Glen B. Gainer Jr. (July 4, 1927 – September 8, 2009) was an American politician and member of the Democratic Party who served as the 18th State Auditor of West Virginia from 1977 to 1993.

==Early life and career==
Born in 1927 to Glen. B Gainer Sr. and Nettie Elizabeth (née Smith), Glen B. Gainer Jr. had one brother, Thomas Gainer. He married Sally Jo Padgett in 1955 and they had one daughter, Beth, and two sons, John David and Glen.

Gainer graduated from Parkersburg High School in 1945 and then from Marietta College.
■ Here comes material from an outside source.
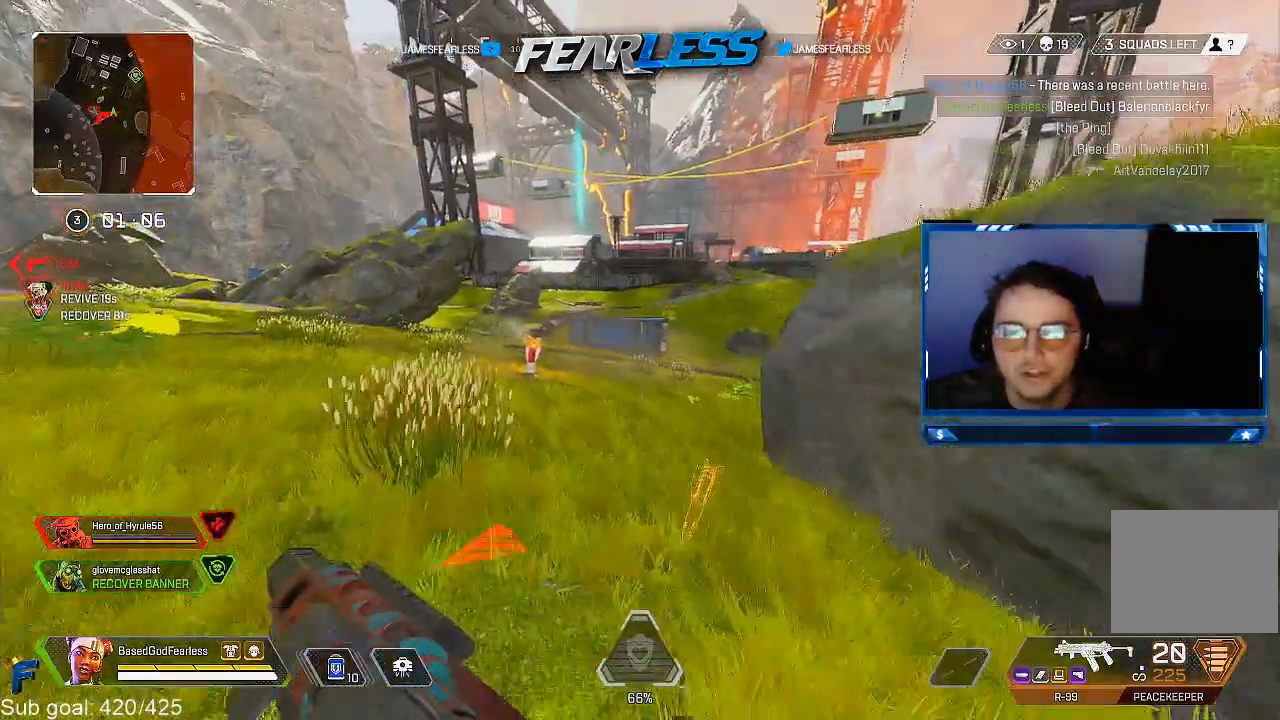
{"dt_ms": 500, "buttons": ["L1"], "left_stick": "left", "right_stick": "right", "events": [[167, "L1", "down"], [183, "right_stick", "center"], [350, "left_stick", "left"], [367, "right_stick", "right"]]}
He served in the United States Navy during World War II and then worked as a school teacher and an athletic coach in Wood County.

==Political career==
Gainer's first venture into politics came when he served as the mayor of Parkersburg from 1968 to 1970. He was the last Mayor to serve under the city commission form of government. As such, he had to cast tie-breaking votes.

In 1976, he ran for State Auditor. He won the Democratic primary with 49%, defeating State Delegate J. Kemp McLaughlin and future State Senator Homer Heck, who took 31% and 20%, respectively. In the general election, he defeated the incumbent State Auditor John M. Gates in a landslide, by 62% to 38%. He became the second member of his family to serve as Auditor - his cousin Denzil Gainer had served as Auditor from 1961 to 1972, when he died in office.
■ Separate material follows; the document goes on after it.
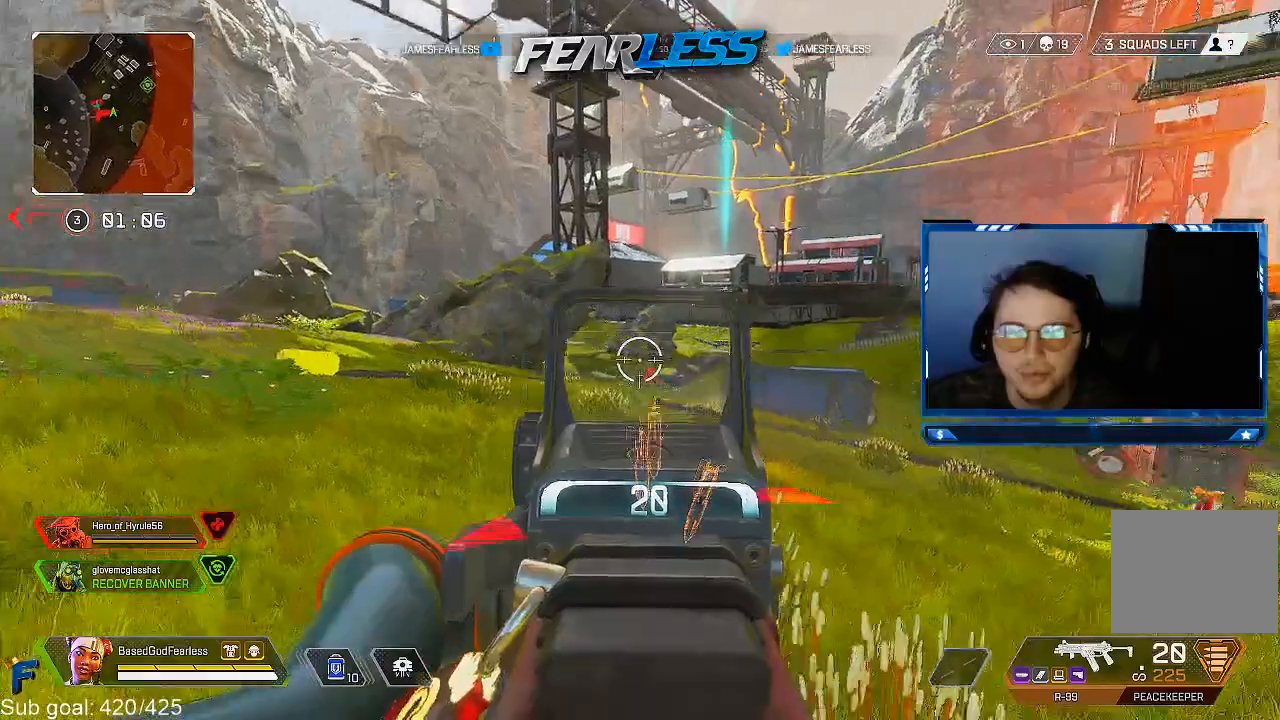
{"dt_ms": 500, "buttons": ["L1", "R1"], "left_stick": "up-left", "right_stick": "down", "events": [[33, "right_stick", "center"], [217, "R1", "down"], [267, "right_stick", "down"], [333, "left_stick", "up-left"]]}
Gainer was re-elected against Republican David Walkup in 1980 by an even larger margin, 66% to 34%.

In 1982, he ran for West Virginia's 1st congressional district. Incumbent Democratic Congressman Bob Mollohan was retiring and the seat was open. Mollohan had been grooming his son Alan to succeed him for years and he won the Democratic primary with 41% of the vote. State Senator Dan R. Tonkovich came second with 36%, Gainer came third with 14%, Barbara Trushel came fourth with 4%, former gubernatorial candidate H. John Rogers came fifth with 2% and Timmy Kearns came last with under 2%. Alan Mollohan went on to win the general election and represented the district until 2011.

Gainer ran for a third term as Auditor in 1984 and won easily, defeating Republican William D. Bone by 67% to 33%. In his bid for a fourth term in 1988, Gainer faced a primary challenge from Phillip Lee "Denzil" Gainer (no relation). Gainer defeated him by 68% to 32% and then defeated Republican Nelson B. Robinson Jr. by 65% to 35%.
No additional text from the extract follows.